● **TASK DETAILS**
In the material below, find each line with the word "progress" and copy it.

----

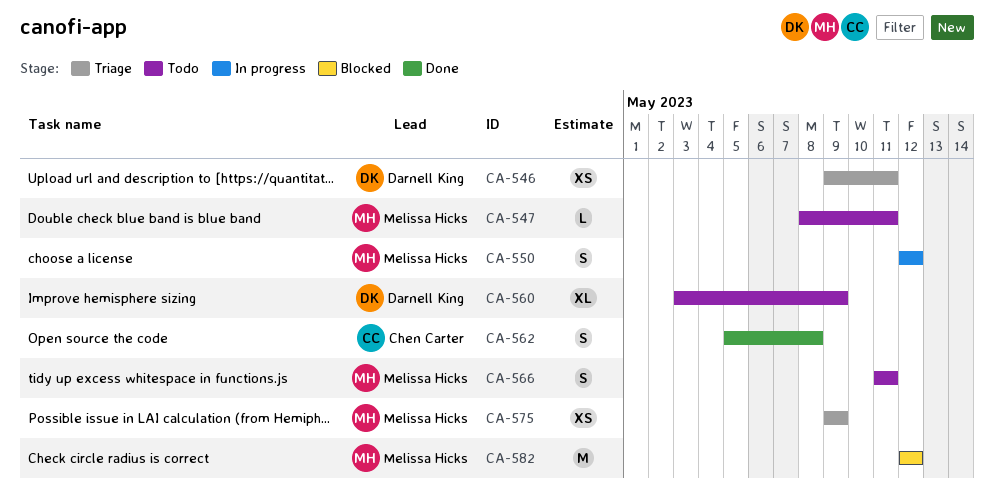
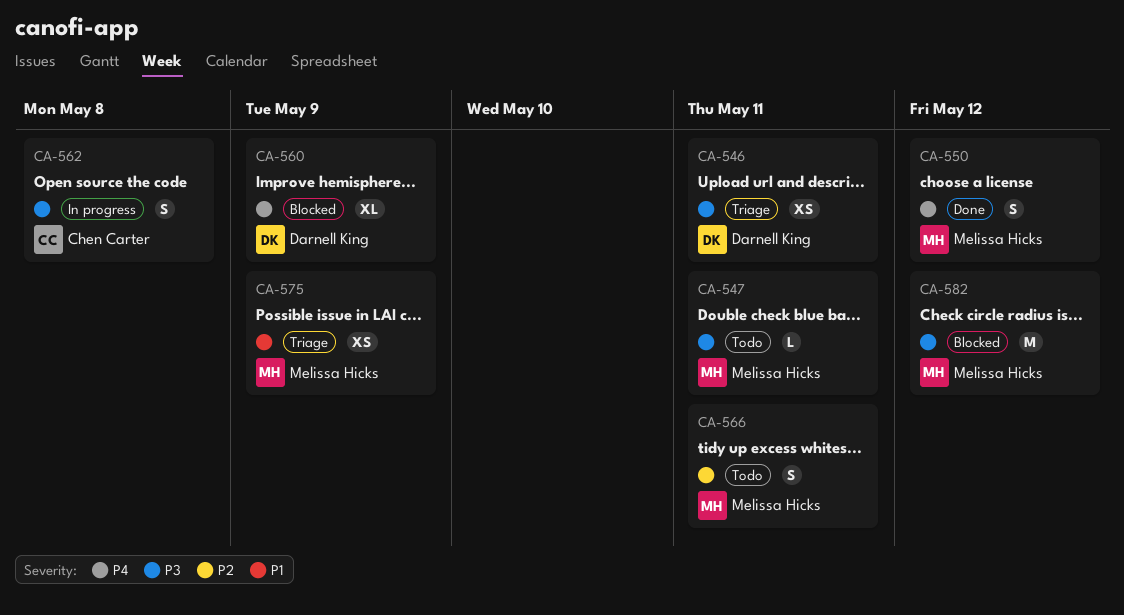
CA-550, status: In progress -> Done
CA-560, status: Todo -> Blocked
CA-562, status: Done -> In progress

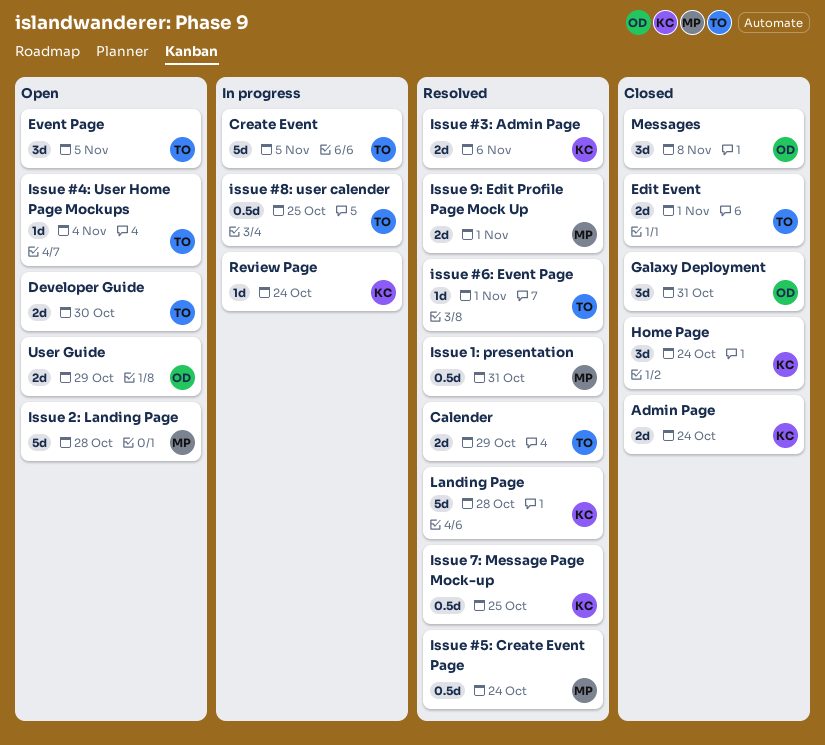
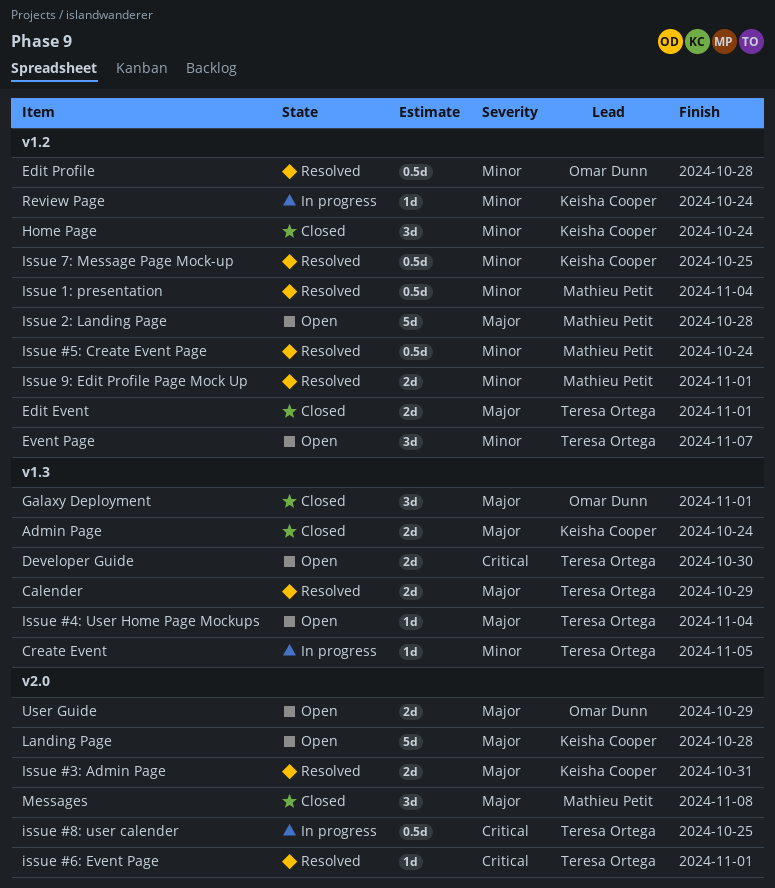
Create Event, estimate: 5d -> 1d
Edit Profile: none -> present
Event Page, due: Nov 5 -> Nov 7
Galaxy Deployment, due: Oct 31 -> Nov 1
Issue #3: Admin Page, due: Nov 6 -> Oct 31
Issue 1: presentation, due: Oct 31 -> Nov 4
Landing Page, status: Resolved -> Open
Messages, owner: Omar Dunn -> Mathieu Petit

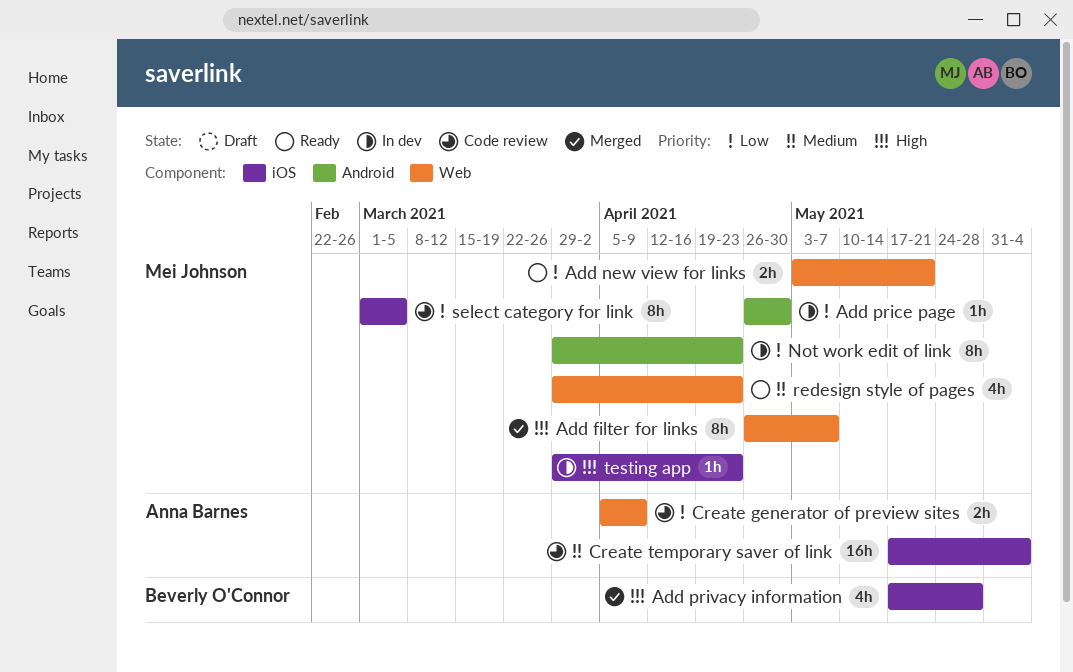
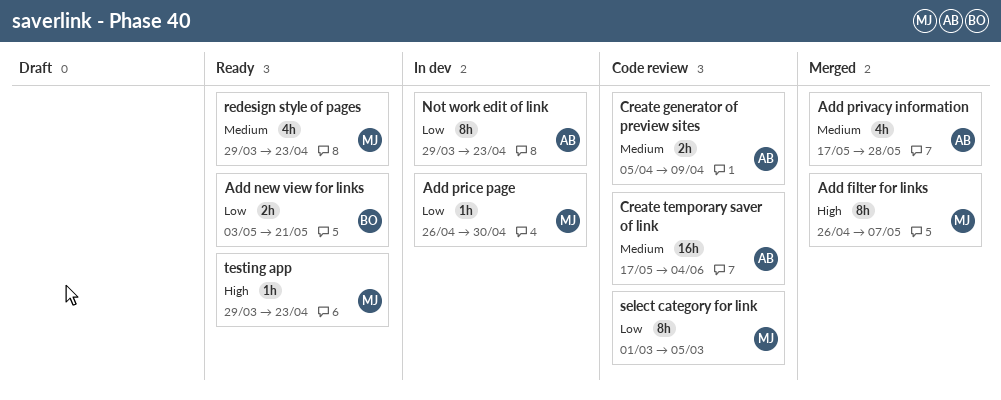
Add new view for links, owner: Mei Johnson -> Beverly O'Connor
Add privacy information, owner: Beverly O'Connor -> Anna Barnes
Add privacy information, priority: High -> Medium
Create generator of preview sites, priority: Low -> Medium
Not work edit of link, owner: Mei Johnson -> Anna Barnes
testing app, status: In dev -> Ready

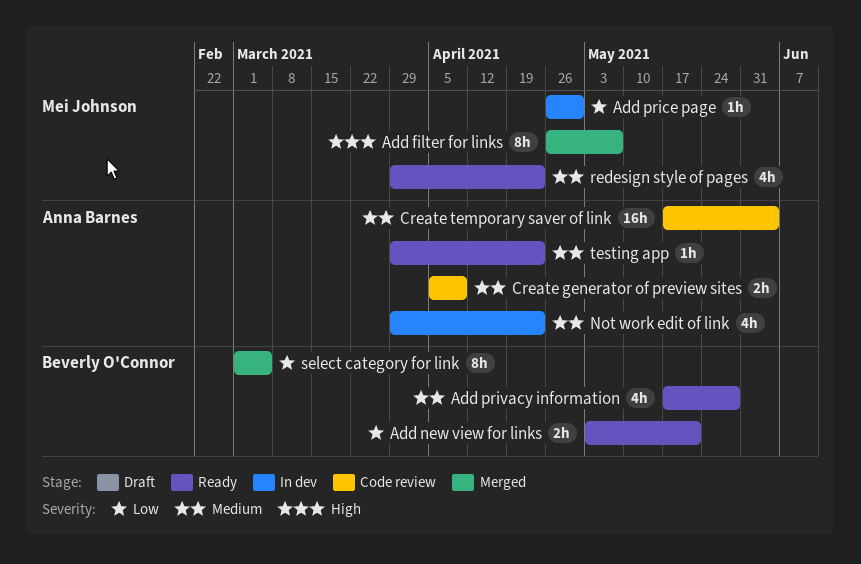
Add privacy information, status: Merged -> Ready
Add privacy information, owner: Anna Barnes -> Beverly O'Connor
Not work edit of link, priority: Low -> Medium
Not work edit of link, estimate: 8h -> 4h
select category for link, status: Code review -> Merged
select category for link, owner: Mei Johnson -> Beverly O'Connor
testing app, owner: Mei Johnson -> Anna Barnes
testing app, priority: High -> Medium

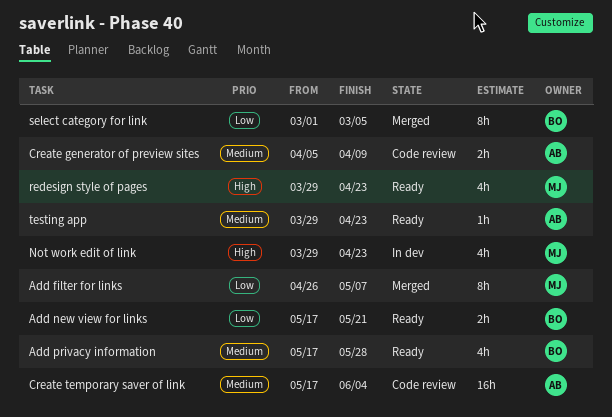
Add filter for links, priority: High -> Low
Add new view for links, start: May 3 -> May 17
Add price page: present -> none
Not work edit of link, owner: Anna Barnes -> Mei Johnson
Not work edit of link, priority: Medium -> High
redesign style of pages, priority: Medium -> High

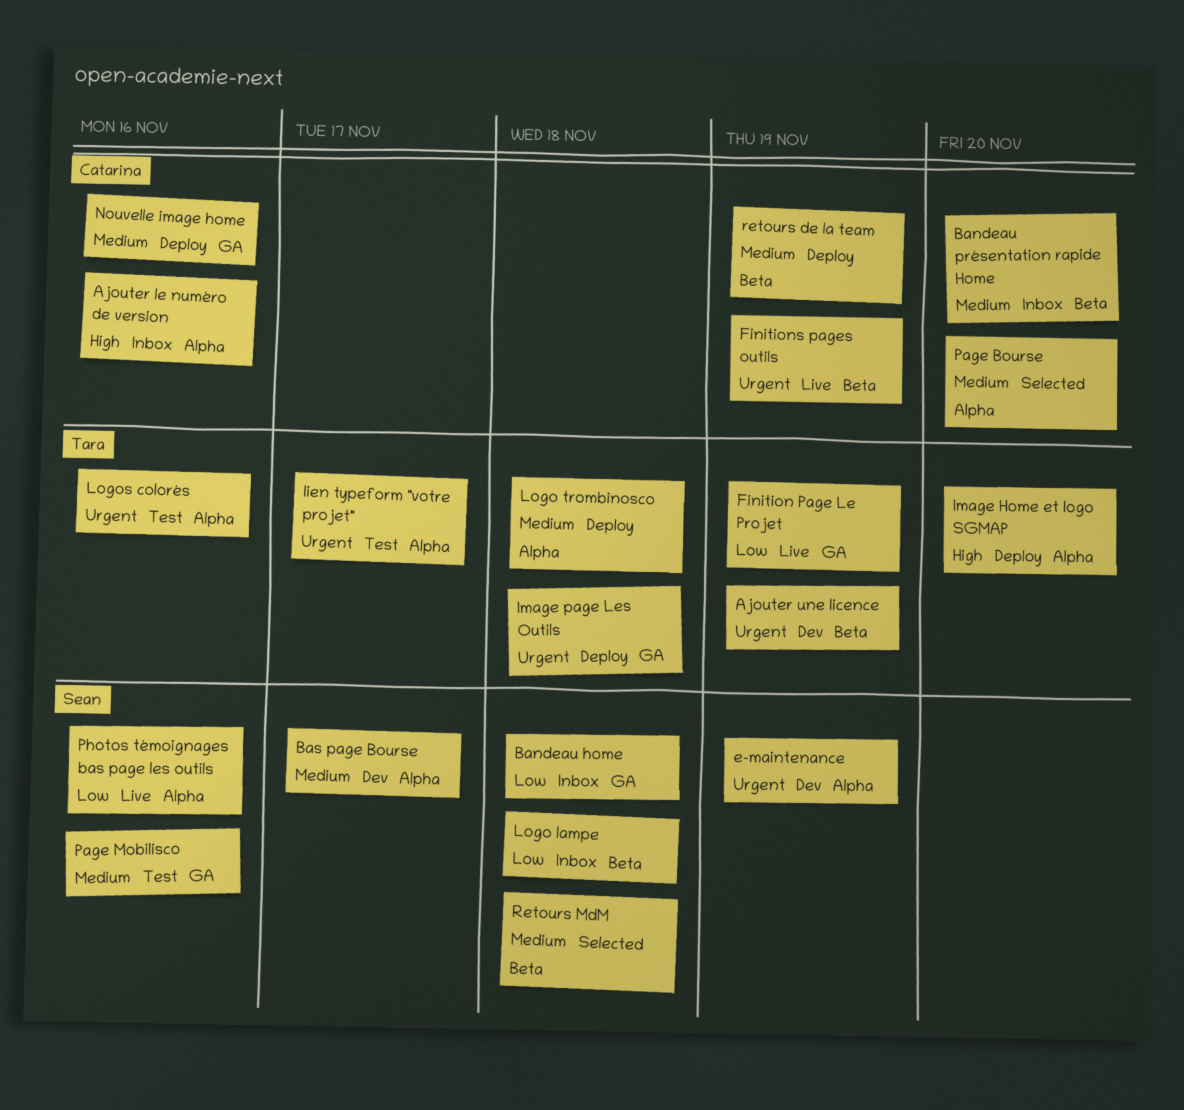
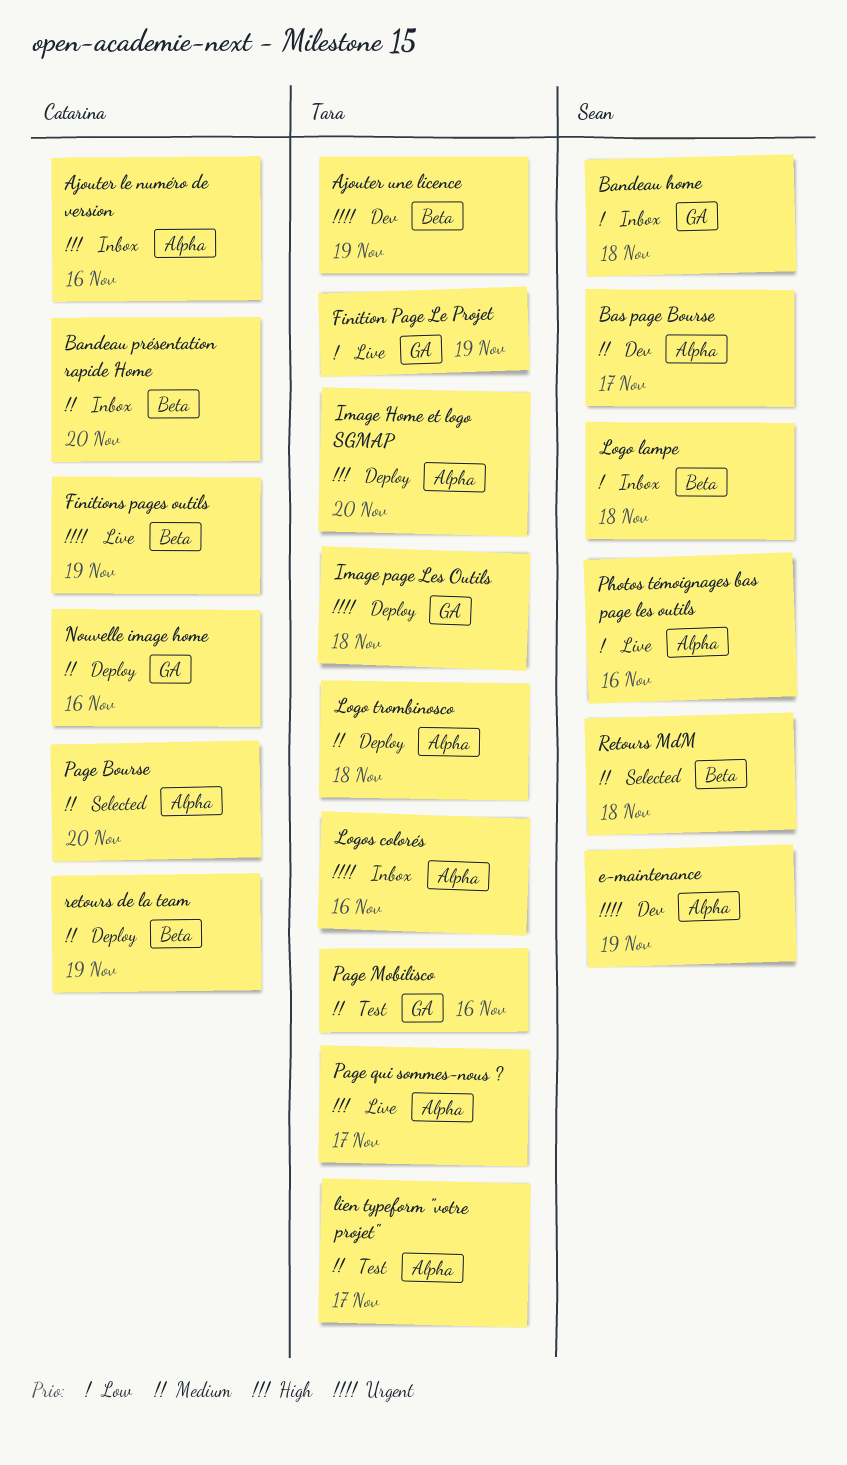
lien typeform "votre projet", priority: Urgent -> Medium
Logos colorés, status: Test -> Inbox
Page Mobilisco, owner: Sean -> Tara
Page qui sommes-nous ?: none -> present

----

● **ANSWER FOR THE TASK**
CA-550, status: In progress -> Done
CA-562, status: Done -> In progress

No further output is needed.